Een hoofdpersoon met een prothese, of een game spelen als je blind bent: er zijn geen beperkingen

Vroeger was er misschien een standaard gamer (jonge man, Westers) maar die tijden zijn voorbij. De hele wereld speelt games. Gamebedrijven spelen daarop in. Tegenwoordig is aandacht voor diversiteit en inclusiviteit standaard.

featured-image

‘Mijn team bestaat omdat gamers tegen ons zeiden: ik voel me niet gezien in jullie games.” Amanda Hawthorne van Electronic Arts klinkt rustig via de videoverbinding. Ze kiest haar woorden voorzichtig - zoals je eigenlijk wel verwacht van het hoofd ‘Inclusieve Taal’ van een van de grote gamegiganten.

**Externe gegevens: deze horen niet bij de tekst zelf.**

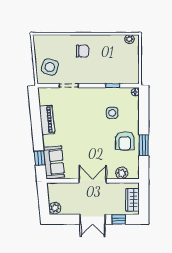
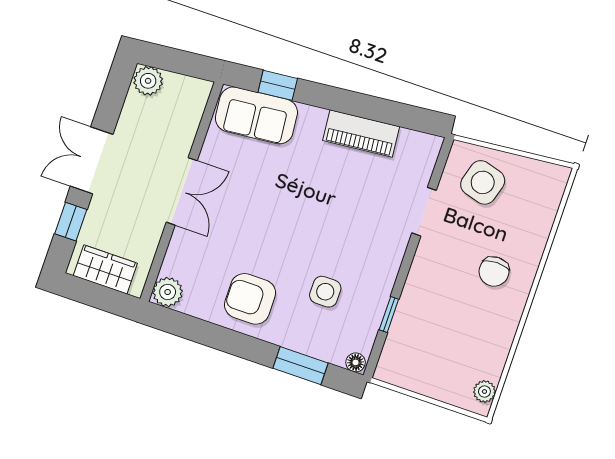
window: (144, 145) -> (300, 366), moved
plant: (122, 173) -> (168, 292), moved

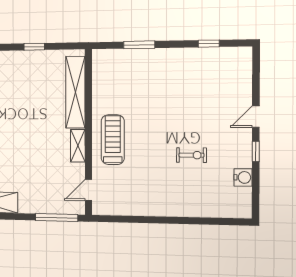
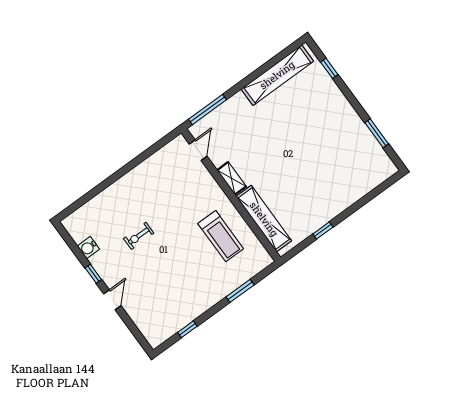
treadmill: (113, 140) -> (221, 236), moved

De verantwoordelijkheid voor inclusieve taalkeuzes was lang verspreid door het bedrijf, zonder echte ‘eigenaar’, zoals bij de meeste gamemakers. Mensen deden het er een beetje bij. Maar in een tijd waarin de doelgroep van games zo breed is geworden, gaat dat eigenlijk niet meer; er is te véél om aan te denken.



Het moet gestructeerder. Diversity, equity and inclusion (diversiteit, evenredigheid en inclusie) zijn belangrijke termen geworden in de game-industrie - maar óók controversiële. Waar in de jaren negentig nog aan een soort ‘standaardgamer’ – jong, man, Westers – werd gedacht, is de doelgroep ‘gamers’ nu zowat ‘de wereldbevolking’.

Marktonderzoekers als Newzoo schatten de totale gamemarkt - niet alleen de honderden miljoenen ‘core gamers’ die grote actiespellen spelen, maar ook bijvoorbeeld gamers op smartphone - inmiddels op 2 tot 3 miljard mensen wereldwijd. Ongeveer de helft van alle gamers is vrouw; de gemiddelde leeftijd van de gamer ligt al meer dan tien jaar boven de dertig. Dat vereist andere gameverhalen en andere gamepersonages.

En dát krijgt weer weerwoord: sommige van de oude ‘standaardgamers’ vinden dat er te veel v.